++++ Records to process ++++

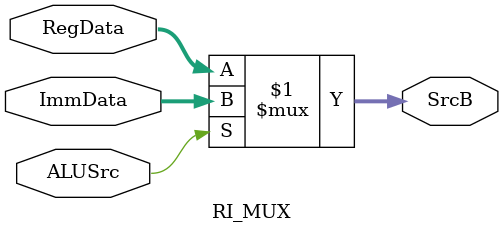
<source format=v>
`timescale 1ns / 1ps

module RI_MUX(
    input ALUSrc,
    input [31:0] RegData,
    input [31:0] ImmData,
    output [31:0] SrcB
);

assign SrcB = ALUSrc? ImmData: RegData;

endmodule
</source>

++++

_What the task requires_
Determine the number of lines above that include the word "RegData"; the reply is that number only.

_Written reply_
2